Tuesday, 5 February 2013
Christopher Dresser (1834-1904), an English botanist and scholar of the decorative arts was probably the first industrial designer in the modern sense of the term. He embraced all the implications of industrial mass-production, unlike his Arts and Crafts Movement contemporaries, aligning this to the design of bold and highly visionary crafted objects. This teapot (1879) is unbelievably ahead of its time. Having had the privilege to work at Cooper-Hewitt, National Design Museum during the mounting of the exhibition (way back in 2004!) entitled 'Shock of the Old: Christopher Dresser', I have come to highly regard Dresser's application of his vision. I ran right down to the Shop to buy a teapot, as well as a beautiful oil and vinegar stand that he designed (editioned by Alessi not original pieces ... someday!).

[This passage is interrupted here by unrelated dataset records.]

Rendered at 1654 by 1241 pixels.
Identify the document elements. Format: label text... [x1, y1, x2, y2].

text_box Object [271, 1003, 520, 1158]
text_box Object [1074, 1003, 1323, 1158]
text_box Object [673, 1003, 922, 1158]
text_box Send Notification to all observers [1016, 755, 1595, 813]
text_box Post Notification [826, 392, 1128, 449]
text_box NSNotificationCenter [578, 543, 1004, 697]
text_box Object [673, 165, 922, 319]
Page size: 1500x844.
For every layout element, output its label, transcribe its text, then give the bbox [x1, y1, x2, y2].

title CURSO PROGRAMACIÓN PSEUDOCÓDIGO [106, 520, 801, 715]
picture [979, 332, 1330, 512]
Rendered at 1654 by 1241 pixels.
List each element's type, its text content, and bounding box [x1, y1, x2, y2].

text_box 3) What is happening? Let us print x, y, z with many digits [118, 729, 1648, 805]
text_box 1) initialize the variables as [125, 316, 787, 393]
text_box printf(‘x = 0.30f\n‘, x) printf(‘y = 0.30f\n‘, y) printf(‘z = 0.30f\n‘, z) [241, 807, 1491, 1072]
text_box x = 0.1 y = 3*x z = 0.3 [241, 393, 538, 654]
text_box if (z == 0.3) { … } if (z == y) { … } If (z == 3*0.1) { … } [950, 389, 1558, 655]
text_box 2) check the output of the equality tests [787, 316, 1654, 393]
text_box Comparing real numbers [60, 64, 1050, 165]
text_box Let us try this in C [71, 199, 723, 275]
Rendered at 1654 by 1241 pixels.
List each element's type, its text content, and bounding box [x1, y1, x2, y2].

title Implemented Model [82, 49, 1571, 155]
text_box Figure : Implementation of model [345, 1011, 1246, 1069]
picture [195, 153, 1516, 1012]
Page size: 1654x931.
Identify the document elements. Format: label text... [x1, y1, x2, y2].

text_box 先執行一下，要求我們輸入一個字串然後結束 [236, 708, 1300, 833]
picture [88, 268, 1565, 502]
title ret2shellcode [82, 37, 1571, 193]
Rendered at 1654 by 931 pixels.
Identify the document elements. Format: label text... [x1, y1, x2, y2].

There was an article about Murray Moss written in the past year, in which upon being served water (?) in, I believe it was, a czech glass tumbler the interviewer found himself appreciating the preciousness of the glass, which intern inspired him to sit up straighter. This is what interests us and something we strongly believe in! It is powerful - this idea of objects influencing our thinking and behavior - the moment when the Dresser's innovation, beauty and creativity is transferred into an experience with an effect on the user (in this case me!).